● TASK BRIEF:
Your task is to copy the lines of the data below from the line holding "Finding optimal solutions" through the line holding "<br/>**How to reach me?** 📫", inclusive, exactly and with nothing added.
*** Opening of DATA TO EXAMINE ***
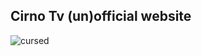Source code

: ## Cirno Tv (un)official website

![cursed](https://static-cdn.jtvnw.net/emoticons/v2/emotesv2_fc8d1724e33149499495792de02c1f0a/default/light/3.0)
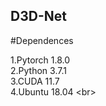 ## D3D-Net

#Dependences 

1.Pytorch 1.8.0 <br>
2.Python 3.7.1 <br>
3.CUDA 11.7 <br>
4.Ubuntu 18.04 \<br>

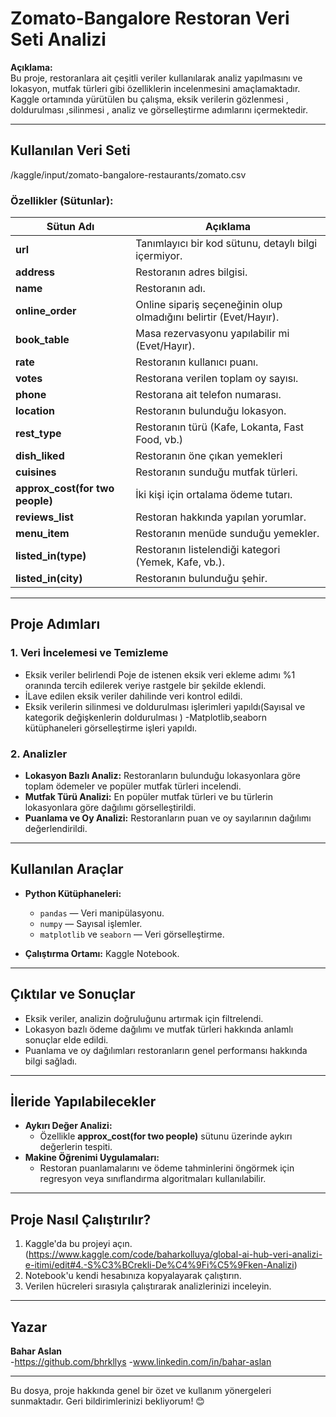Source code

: # Zomato-Bangalore Restoran Veri Seti Analizi

**Açıklama:**  
Bu proje, restoranlara ait çeşitli veriler kullanılarak analiz yapılmasını ve lokasyon, mutfak türleri gibi özelliklerin incelenmesini amaçlamaktadır. 
Kaggle ortamında yürütülen bu çalışma, eksik verilerin gözlenmesi , doldurulması ,silinmesi , analiz ve görselleştirme adımlarını içermektedir.

---

## Kullanılan Veri Seti
/kaggle/input/zomato-bangalore-restaurants/zomato.csv

### Özellikler (Sütunlar):

| Sütun Adı                        | Açıklama                                                                 |
|----------------------------------|-------------------------------------------------------------------------|
| **url**                           | Tanımlayıcı bir kod sütunu, detaylı bilgi içermiyor.                     |
| **address**                      | Restoranın adres bilgisi.                                                |
| **name**                         | Restoranın adı.                                                          |
| **online_order**                 | Online sipariş seçeneğinin olup olmadığını belirtir (Evet/Hayır).        |
| **book_table**                   | Masa rezervasyonu yapılabilir mi (Evet/Hayır).                           |
| **rate**                         | Restoranın kullanıcı puanı.                                              |
| **votes**                        | Restorana verilen toplam oy sayısı.                                      |
| **phone**                        | Restorana ait telefon numarası.                                          |
| **location**                     | Restoranın bulunduğu lokasyon.                                           |
| **rest_type**                    | Restoranın türü (Kafe, Lokanta, Fast Food, vb.)                          |
| **dish_liked**                   | Restoranın öne çıkan yemekleri                                           |
| **cuisines**                     | Restoranın sunduğu mutfak türleri.                                       |
| **approx_cost(for two people)**  | İki kişi için ortalama ödeme tutarı.                                     |
| **reviews_list**                 | Restoran hakkında yapılan yorumlar.                                      |
| **menu_item**                    | Restoranın menüde sunduğu yemekler.                                      |
| **listed_in(type)**              | Restoranın listelendiği kategori (Yemek, Kafe, vb.).                     |
| **listed_in(city)**              | Restoranın bulunduğu şehir.                                              |

---

## Proje Adımları

### 1. **Veri İncelemesi ve Temizleme**
- Eksik veriler belirlendi Poje de istenen eksik veri ekleme adımı %1 oranında tercih edilerek veriye rastgele bir şekilde eklendi.
- İLave edilen eksik veriler dahilinde veri kontrol edildi.
- Eksik verilerin silinmesi ve doldurulması işlerimleri yapıldı(Sayısal ve kategorik değişkenlerin doldurulması )
  -Matplotlib,seaborn kütüphaneleri görselleştirme işleri yapıldı.

### 2. **Analizler**
- **Lokasyon Bazlı Analiz:** Restoranların bulunduğu lokasyonlara göre toplam ödemeler ve popüler mutfak türleri incelendi.
- **Mutfak Türü Analizi:** En popüler mutfak türleri ve bu türlerin lokasyonlara göre dağılımı görselleştirildi.
- **Puanlama ve Oy Analizi:** Restoranların puan ve oy sayılarının dağılımı değerlendirildi.
  
---

## Kullanılan Araçlar

- **Python Kütüphaneleri:**
  - `pandas` — Veri manipülasyonu.
  - `numpy` — Sayısal işlemler.
  - `matplotlib` ve `seaborn` — Veri görselleştirme.

- **Çalıştırma Ortamı:** Kaggle Notebook.

---

## Çıktılar ve Sonuçlar

- Eksik veriler, analizin doğruluğunu artırmak için filtrelendi.
- Lokasyon bazlı ödeme dağılımı ve mutfak türleri hakkında anlamlı sonuçlar elde edildi.
- Puanlama ve oy dağılımları restoranların genel performansı hakkında bilgi sağladı.

---

## İleride Yapılabilecekler

- **Aykırı Değer Analizi:** 
  - Özellikle **approx_cost(for two people)** sütunu üzerinde aykırı değerlerin tespiti.
- **Makine Öğrenimi Uygulamaları:** 
  - Restoran puanlamalarını ve ödeme tahminlerini öngörmek için regresyon veya sınıflandırma algoritmaları kullanılabilir.

---

## Proje Nasıl Çalıştırılır?

1. Kaggle'da bu projeyi açın. (https://www.kaggle.com/code/baharkolluya/global-ai-hub-veri-analizi-e-itimi/edit#4.-S%C3%BCrekli-De%C4%9Fi%C5%9Fken-Analizi)
2. Notebook'u kendi hesabınıza kopyalayarak çalıştırın.
3. Verilen hücreleri sırasıyla çalıştırarak analizlerinizi inceleyin.

---

## Yazar

**Bahar Aslan**  
-https://github.com/bhrkllys 
-www.linkedin.com/in/bahar-aslan

---

Bu dosya, proje hakkında genel bir özet ve kullanım yönergeleri sunmaktadır. Geri bildirimlerinizi bekliyorum! 😊
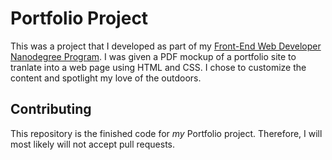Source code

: # Portfolio Project
This was a project that I developed as part of my [Front-End Web Developer Nanodegree Program](https://www.udacity.com/course/front-end-web-developer-nanodegree--nd001). I was given a PDF mockup of a portfolio site to tranlate into a web page using HTML and CSS. I chose to customize the content and spotlight my love of the outdoors.

## Contributing

This repository is the finished code for _my_ Portfolio project. Therefore, I will  most likely will not accept pull requests.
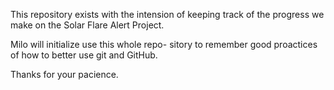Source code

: This repository exists with the intension
of keeping track of the progress we make 
on the Solar Flare Alert Project.

Milo will initialize use this whole repo-
sitory to remember good proactices of how
to better use git and GitHub.

Thanks for your pacience.
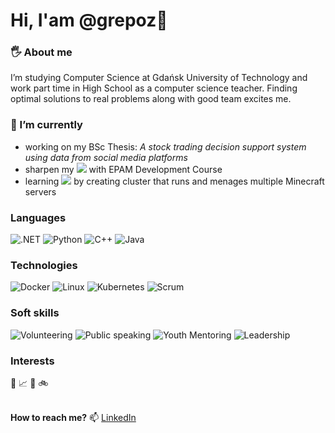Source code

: # Hi, I'am @grepoz👋

### 🖐 About me 
I’m studying Computer Science at Gdańsk University of Technology and work part time in High School as a computer science teacher. 
Finding optimal solutions to real problems along with good team excites me. 

### 🌱 I’m currently
<ul>
  <li>working on my BSc Thesis: <i>A stock trading decision support system using data from social media platforms</i></li>
  <li>sharpen my <img src="https://img.shields.io/badge/-.NET-000?&logo=.NET"> with EPAM Development Course</li>
  <li>learning <img src="https://img.shields.io/badge/-Kubernetes-000?&logo=Kubernetes"> by creating cluster that runs and menages multiple Minecraft servers</li>
</ul>

### Languages

![.NET](https://img.shields.io/badge/-.NET-000?&logo=.NET)
![Python](https://img.shields.io/badge/-Python-000?&logo=Python) 
![C++](https://img.shields.io/badge/-C++-000?&logo=c%2b%2b&logoColor=00599C)
![Java](https://img.shields.io/badge/-Java-000?&logo=Java&logoColor=007396)

### Technologies

![Docker](https://img.shields.io/badge/-Docker-000?&logo=Docker)
![Linux](https://img.shields.io/badge/-Linux-000?&logo=Linux)
![Kubernetes](https://img.shields.io/badge/-Kubernetes-000?&logo=Kubernetes)
![Scrum](https://img.shields.io/badge/🌀-Scrum-000)

### Soft skills

![Volunteering](https://img.shields.io/badge/👐-Volunteering-000)
![Public speaking](https://img.shields.io/badge/🎤-Public%20Speaking-000)
![Youth Mentoring](https://img.shields.io/badge/🚸-Youth%20Mentoring-000)
![Leadership](https://img.shields.io/badge/💪-Leadership-000)

### Interests

:football:    :chart_with_upwards_trend:    :cake:    :bike:

<br/>**How to reach me?** 📫
[LinkedIn](https://www.linkedin.com/in/grepoz/)
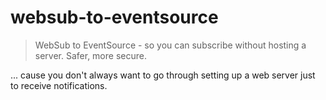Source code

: # websub-to-eventsource

> WebSub to EventSource - so you can subscribe without hosting a server. Safer, more secure.

... cause you don't always want to go through setting up a web server just to receive notifications.

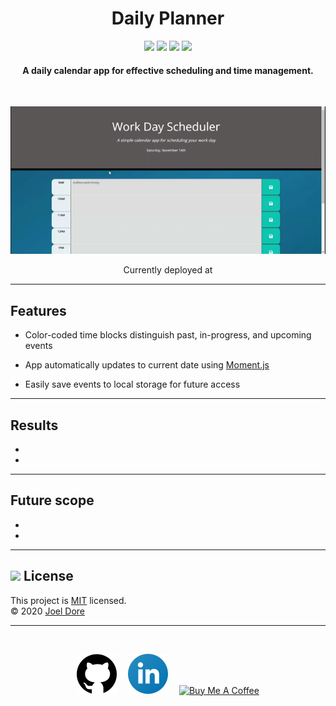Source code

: <h1 style="text-align:center">Daily Planner</h1>

<div style="text-align:center">

<img src='https://img.shields.io/github/license/joeldore/daily-planner'>
<img src='https://img.shields.io/github/repo-size/joeldore/daily-planner'>
<img src='https://img.shields.io/github/languages/top/joeldore/Daily-Planner'>
<img src='https://img.shields.io/github/last-commit/joeldore/Daily-Planner'>

<h4><b>A daily calendar app for effective scheduling and time management.</b></h4>
<br>

![Demo](./Assets/Images/demo.gif)

Currently deployed at [<!--GitHub Pages-->](https://joeldore.github.io/Daily-Planner/)
</div>


---
## Features

- Color-coded time blocks distinguish past, in-progress, and upcoming events

- App automatically updates to current date using [Moment.js](https://momentjs.com/)

- Easily save events to local storage for future access

---

## Results
- 
- 

---
## Future scope

- <!-- Add features... -->
- <!-- Add features... -->

---
## <img src="https://icon-library.com/images/license-icon/license-icon-17.jpg" width="28"> License
This project is [MIT](https://github.com/JoelDore/Daily-Planner/blob/main/LICENSE) licensed.  
© 2020 [Joel Dore](https://github.com/JoelDore)  

---
<br>
<div style="text-align:center">

[![github](Assets/Images/github.svg)](https://github.com/JoelDore) 
[![linkedin](Assets/Images/linkedin.svg)](http://www.linkedin.com/in/joeldore) 
<a href="https://www.buymeacoffee.com/JoelDore" target="_blank"><img src="https://cdn.buymeacoffee.com/buttons/v2/default-white.png" alt="Buy Me A Coffee" height="32"></a>

</div>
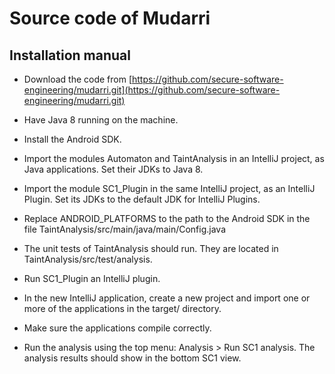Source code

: # Source code of Mudarri

## Installation manual

- Download the code from [https://github.com/secure-software-engineering/mudarri.git](https://github.com/secure-software-engineering/mudarri.git)
- Have Java 8 running on the machine.
- Install the Android SDK.
- Import the modules Automaton and TaintAnalysis in an IntelliJ project, as Java applications. Set their JDKs to Java 8.
- Import the module SC1_Plugin in the same IntelliJ project, as an IntelliJ Plugin. Set its JDKs to the default JDK for IntelliJ Plugins.
- Replace ANDROID_PLATFORMS to the path to the Android SDK in the file TaintAnalysis/src/main/java/main/Config.java

- The unit tests of TaintAnalysis should run. They are located in TaintAnalysis/src/test/analysis.

- Run SC1_Plugin an IntelliJ plugin.
- In the new IntelliJ application, create a new project and import one or more of the applications in the target/ directory.
- Make sure the applications compile correctly.
- Run the analysis using the top menu: Analysis > Run SC1 analysis. The analysis results should show in the bottom SC1 view.

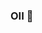 ### OII 👋

<!--
**Higor-Santanna/Higor-Santanna** is a ✨ _special_ ✨ repository because its `README.md` (this file) appears on your GitHub profile.

Here are some ideas to get you started:
- 🔭 Estou estudando em busca do meu futuro na programação.. 
- 🌱 I’m currently learning  HTML, CSS, JAVASCRIPT e React
- 🤔 I’m looking for help with  todos as tecologias acima.
- 📫 How to reach me: Higorrodrigues44@outlook.com
-->

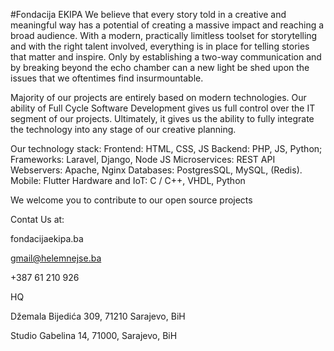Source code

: #Fondacija EKIPA
We believe that every story told in a creative and meaningful way has a potential of creating a massive impact and reaching a broad audience. With a modern, practically
limitless toolset for storytelling and with the right talent involved, everything is in place for telling stories that matter and inspire. Only by establishing a two-way communication and by breaking beyond the echo chamber can a new light be shed upon the issues that we oftentimes find insurmountable.

Majority of our projects are entirely based on modern technologies. Our ability of Full Cycle Software Development gives us full control over the IT segment of our projects. Ultimately, it gives us the ability to fully integrate the technology into any stage of our creative planning.

Our technology stack:
Frontend: HTML, CSS, JS
Backend: PHP, JS, Python; Frameworks: Laravel, Django, Node JS
Microservices: REST API
Webservers: Apache, Nginx
Databases: PostgresSQL, MySQL, (Redis).
Mobile: Flutter
Hardware and IoT: C / C++, VHDL, Python

We welcome you to contribute to our open source projects 

Contat Us at:

fondacijaekipa.ba

gmail@helemnejse.ba

+387 61 210 926

HQ

Džemala Bijedića 309, 71210 Sarajevo, BiH

Studio
Gabelina 14, 71000, Sarajevo, BiH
*** Close of DATA TO EXAMINE ***
● WRITTEN SOLUTION:
Finding optimal solutions to real problems along with good team excites me. 

### 🌱 I’m currently
<ul>
  <li>working on my BSc Thesis: <i>A stock trading decision support system using data from social media platforms</i></li>
  <li>sharpen my <img src="https://img.shields.io/badge/-.NET-000?&logo=.NET"> with EPAM Development Course</li>
  <li>learning <img src="https://img.shields.io/badge/-Kubernetes-000?&logo=Kubernetes"> by creating cluster that runs and menages multiple Minecraft servers</li>
</ul>

### Languages

![.NET](https://img.shields.io/badge/-.NET-000?&logo=.NET)
![Python](https://img.shields.io/badge/-Python-000?&logo=Python) 
![C++](https://img.shields.io/badge/-C++-000?&logo=c%2b%2b&logoColor=00599C)
![Java](https://img.shields.io/badge/-Java-000?&logo=Java&logoColor=007396)

### Technologies

![Docker](https://img.shields.io/badge/-Docker-000?&logo=Docker)
![Linux](https://img.shields.io/badge/-Linux-000?&logo=Linux)
![Kubernetes](https://img.shields.io/badge/-Kubernetes-000?&logo=Kubernetes)
![Scrum](https://img.shields.io/badge/🌀-Scrum-000)

### Soft skills

![Volunteering](https://img.shields.io/badge/👐-Volunteering-000)
![Public speaking](https://img.shields.io/badge/🎤-Public%20Speaking-000)
![Youth Mentoring](https://img.shields.io/badge/🚸-Youth%20Mentoring-000)
![Leadership](https://img.shields.io/badge/💪-Leadership-000)

### Interests

:football:    :chart_with_upwards_trend:    :cake:    :bike:

<br/>**How to reach me?** 📫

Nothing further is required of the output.